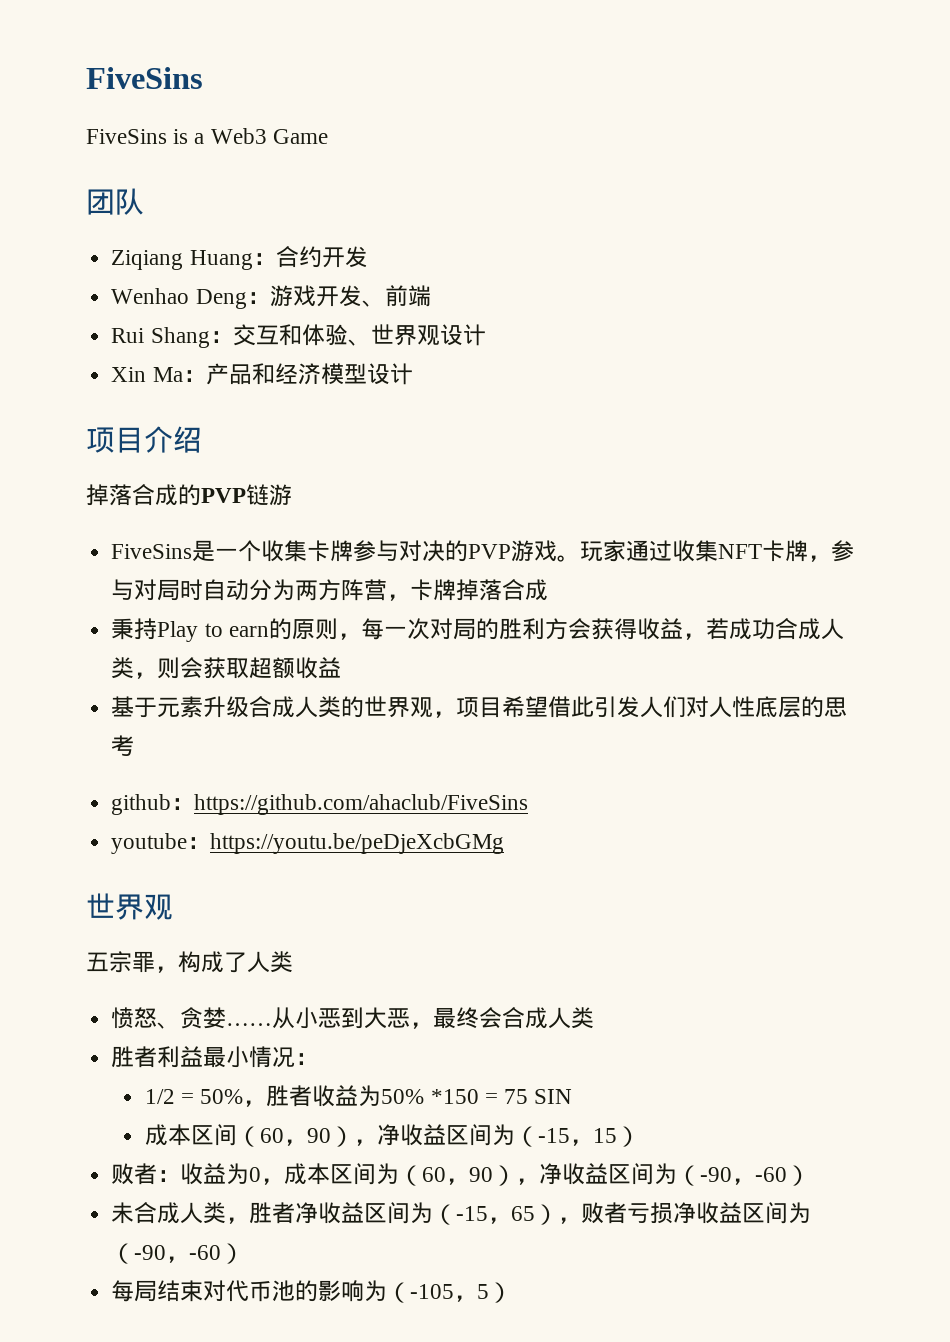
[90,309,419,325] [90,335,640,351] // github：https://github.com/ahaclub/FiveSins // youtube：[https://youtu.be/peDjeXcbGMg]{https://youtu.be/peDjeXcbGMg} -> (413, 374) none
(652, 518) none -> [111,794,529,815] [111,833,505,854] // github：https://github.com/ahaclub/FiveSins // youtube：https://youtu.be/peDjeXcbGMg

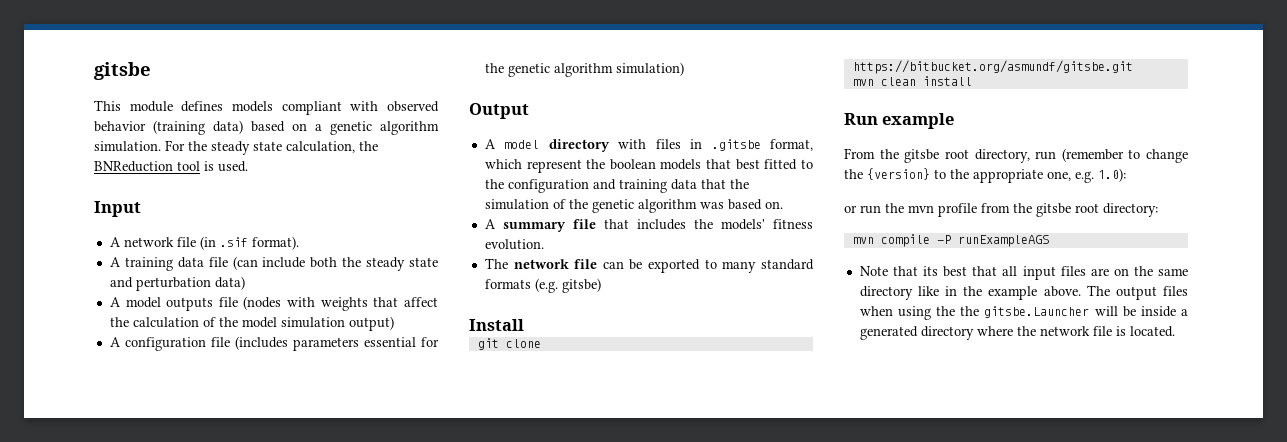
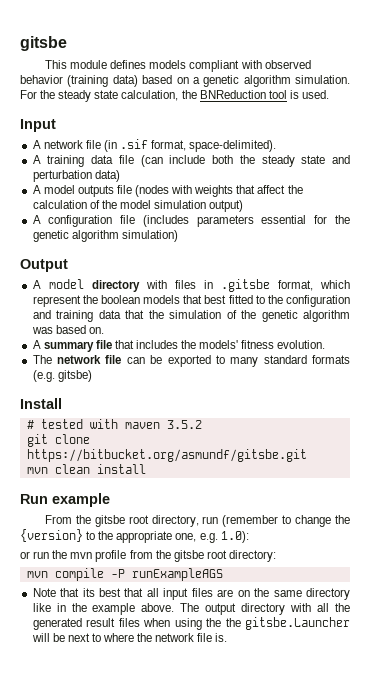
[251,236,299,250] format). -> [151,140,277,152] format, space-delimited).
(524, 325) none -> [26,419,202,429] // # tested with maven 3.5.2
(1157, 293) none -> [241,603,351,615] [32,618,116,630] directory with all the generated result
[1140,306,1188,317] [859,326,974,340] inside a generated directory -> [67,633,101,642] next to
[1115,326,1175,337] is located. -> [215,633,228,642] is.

**PROBLEM TO WORK ON**. A single figure, the number of lines above with the word "generated", is the whole answer.

**SOLUTION TO THIS PROBLEM**. 2